Détails de l'exercice
Relevez chaque ligne des données qui contient le mot « left ». La distinction entre majuscules et minuscules doit être respectée.

Données fournies
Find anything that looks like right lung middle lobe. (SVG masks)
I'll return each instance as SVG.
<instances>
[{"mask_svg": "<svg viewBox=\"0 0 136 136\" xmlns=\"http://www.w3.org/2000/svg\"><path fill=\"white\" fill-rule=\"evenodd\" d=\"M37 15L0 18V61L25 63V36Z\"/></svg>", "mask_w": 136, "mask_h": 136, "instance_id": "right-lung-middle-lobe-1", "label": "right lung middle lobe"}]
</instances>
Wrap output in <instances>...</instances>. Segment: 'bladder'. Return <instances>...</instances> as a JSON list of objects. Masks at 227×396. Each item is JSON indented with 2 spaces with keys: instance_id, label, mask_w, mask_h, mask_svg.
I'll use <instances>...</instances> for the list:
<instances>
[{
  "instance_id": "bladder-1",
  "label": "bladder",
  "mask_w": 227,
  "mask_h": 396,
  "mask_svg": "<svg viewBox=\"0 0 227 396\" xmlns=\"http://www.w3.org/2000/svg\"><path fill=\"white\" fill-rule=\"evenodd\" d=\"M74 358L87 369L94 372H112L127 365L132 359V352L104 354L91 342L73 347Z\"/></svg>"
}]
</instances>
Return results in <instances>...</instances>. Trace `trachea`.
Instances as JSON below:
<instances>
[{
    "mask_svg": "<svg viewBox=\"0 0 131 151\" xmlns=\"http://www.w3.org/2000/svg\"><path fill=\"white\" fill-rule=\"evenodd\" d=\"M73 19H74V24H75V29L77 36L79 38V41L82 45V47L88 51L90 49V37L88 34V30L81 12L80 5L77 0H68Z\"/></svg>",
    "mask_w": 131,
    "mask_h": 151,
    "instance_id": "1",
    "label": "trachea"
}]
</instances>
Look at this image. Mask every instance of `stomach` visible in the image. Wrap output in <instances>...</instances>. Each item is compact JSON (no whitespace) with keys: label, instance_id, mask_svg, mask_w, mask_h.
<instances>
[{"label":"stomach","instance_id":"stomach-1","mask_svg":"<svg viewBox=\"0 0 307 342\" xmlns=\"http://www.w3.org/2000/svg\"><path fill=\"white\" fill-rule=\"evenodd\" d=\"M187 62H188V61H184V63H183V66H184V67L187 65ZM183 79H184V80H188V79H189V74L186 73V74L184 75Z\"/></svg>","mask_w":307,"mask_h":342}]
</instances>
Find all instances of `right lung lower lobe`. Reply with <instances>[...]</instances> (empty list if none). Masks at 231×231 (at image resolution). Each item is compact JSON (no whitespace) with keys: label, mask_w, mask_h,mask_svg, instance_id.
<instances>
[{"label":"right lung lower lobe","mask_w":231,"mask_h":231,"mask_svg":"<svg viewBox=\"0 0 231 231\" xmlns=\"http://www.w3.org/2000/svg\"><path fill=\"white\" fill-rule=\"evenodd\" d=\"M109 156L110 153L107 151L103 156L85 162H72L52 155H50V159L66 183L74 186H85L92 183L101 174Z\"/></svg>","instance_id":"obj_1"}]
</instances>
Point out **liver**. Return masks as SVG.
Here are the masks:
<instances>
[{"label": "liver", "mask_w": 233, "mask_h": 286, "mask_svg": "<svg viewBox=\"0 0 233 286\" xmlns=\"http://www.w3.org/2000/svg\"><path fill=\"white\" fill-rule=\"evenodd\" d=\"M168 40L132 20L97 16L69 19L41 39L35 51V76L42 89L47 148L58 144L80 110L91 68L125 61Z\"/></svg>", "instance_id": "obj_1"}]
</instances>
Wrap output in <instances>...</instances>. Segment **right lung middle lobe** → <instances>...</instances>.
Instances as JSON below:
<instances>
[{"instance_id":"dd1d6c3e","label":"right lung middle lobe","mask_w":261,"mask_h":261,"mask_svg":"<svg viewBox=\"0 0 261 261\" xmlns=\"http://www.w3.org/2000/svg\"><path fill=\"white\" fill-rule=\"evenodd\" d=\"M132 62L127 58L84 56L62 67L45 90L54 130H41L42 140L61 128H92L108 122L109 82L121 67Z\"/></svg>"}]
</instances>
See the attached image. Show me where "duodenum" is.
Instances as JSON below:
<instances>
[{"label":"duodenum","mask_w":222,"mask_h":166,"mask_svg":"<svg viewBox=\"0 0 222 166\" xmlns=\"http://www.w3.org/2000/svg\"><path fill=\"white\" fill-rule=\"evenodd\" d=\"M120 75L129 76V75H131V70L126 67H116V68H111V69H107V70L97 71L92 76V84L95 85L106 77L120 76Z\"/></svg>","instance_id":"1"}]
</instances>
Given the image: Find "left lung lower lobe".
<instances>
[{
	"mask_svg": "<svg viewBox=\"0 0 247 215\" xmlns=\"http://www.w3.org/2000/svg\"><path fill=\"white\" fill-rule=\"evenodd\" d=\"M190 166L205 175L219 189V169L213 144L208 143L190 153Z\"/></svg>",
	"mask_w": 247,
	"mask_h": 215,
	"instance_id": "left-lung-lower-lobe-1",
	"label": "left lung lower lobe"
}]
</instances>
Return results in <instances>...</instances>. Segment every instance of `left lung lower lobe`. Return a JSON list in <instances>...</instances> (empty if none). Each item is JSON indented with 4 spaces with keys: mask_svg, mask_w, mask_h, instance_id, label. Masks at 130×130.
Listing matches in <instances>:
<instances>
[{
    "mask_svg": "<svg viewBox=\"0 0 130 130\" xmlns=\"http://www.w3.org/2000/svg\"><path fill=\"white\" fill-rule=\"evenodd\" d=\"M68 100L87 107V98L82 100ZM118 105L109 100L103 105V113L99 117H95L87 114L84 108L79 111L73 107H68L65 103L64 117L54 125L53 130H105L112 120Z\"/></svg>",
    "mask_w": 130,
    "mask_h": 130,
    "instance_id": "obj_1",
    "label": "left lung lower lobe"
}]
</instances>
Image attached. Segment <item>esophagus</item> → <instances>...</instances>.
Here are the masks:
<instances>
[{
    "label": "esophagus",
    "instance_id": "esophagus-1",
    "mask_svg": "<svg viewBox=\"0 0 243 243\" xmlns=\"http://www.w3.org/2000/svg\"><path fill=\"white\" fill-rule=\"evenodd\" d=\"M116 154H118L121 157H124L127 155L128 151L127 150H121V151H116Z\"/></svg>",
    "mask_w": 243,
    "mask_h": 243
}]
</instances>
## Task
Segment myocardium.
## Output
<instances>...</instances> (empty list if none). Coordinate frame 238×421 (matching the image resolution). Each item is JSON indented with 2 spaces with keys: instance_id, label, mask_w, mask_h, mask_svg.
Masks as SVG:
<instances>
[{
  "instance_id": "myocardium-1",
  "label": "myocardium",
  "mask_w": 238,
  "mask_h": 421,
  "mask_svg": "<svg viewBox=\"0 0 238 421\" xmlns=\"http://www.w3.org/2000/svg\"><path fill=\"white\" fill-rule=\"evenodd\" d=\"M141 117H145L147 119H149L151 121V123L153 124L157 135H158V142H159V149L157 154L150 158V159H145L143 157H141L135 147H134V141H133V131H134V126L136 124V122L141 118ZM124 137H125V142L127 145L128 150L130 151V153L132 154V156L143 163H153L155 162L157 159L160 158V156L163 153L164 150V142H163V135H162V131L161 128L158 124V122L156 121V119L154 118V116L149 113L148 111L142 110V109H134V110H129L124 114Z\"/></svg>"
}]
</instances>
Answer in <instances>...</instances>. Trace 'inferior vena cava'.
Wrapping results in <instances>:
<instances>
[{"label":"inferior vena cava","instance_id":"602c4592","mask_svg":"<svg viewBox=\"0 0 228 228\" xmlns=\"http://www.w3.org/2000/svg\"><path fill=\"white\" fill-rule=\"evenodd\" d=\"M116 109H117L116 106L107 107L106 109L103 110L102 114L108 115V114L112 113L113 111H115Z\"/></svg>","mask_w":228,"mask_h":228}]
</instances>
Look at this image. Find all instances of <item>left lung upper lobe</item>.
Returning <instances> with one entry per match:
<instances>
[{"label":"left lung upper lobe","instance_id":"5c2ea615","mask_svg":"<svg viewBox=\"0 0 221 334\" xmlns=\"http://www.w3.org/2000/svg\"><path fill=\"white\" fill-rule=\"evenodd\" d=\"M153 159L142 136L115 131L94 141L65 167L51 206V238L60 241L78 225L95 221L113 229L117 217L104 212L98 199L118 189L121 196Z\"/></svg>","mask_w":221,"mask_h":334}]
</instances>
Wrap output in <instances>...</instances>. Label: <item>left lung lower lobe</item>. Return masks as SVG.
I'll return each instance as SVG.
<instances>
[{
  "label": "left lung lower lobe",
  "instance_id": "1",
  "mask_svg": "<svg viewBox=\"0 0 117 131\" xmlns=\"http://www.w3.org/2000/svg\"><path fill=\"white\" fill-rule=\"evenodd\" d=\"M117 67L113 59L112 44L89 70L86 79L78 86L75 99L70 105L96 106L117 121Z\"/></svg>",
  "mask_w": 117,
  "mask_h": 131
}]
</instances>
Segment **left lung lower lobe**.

Réponse rédigée
Given the image: Find "left lung lower lobe".
	"instance_id": "left-lung-lower-lobe-1",
	"label": "left lung lower lobe"
Return results in <instances>...</instances>. Segment every instance of `left lung lower lobe`. Return a JSON list in <instances>...</instances> (empty if none). Each item is JSON indented with 4 spaces with keys: mask_svg, mask_w, mask_h, instance_id, label. Masks at 130×130.
    "label": "left lung lower lobe"
Look at this image. Find all instances of <item>left lung upper lobe</item>.
[{"label":"left lung upper lobe","instance_id":"5c2ea615","mask_svg":"<svg viewBox=\"0 0 221 334\" xmlns=\"http://www.w3.org/2000/svg\"><path fill=\"white\" fill-rule=\"evenodd\" d=\"M153 159L142 136L115 131L94 141L65 167L51 206V238L60 241L78 225L95 221L113 229L117 217L104 212L98 199L118 189L121 196Z\"/></svg>","mask_w":221,"mask_h":334}]
Wrap output in <instances>...</instances>. Label: <item>left lung lower lobe</item>. Return masks as SVG.
  "label": "left lung lower lobe",
Segment **left lung lower lobe**.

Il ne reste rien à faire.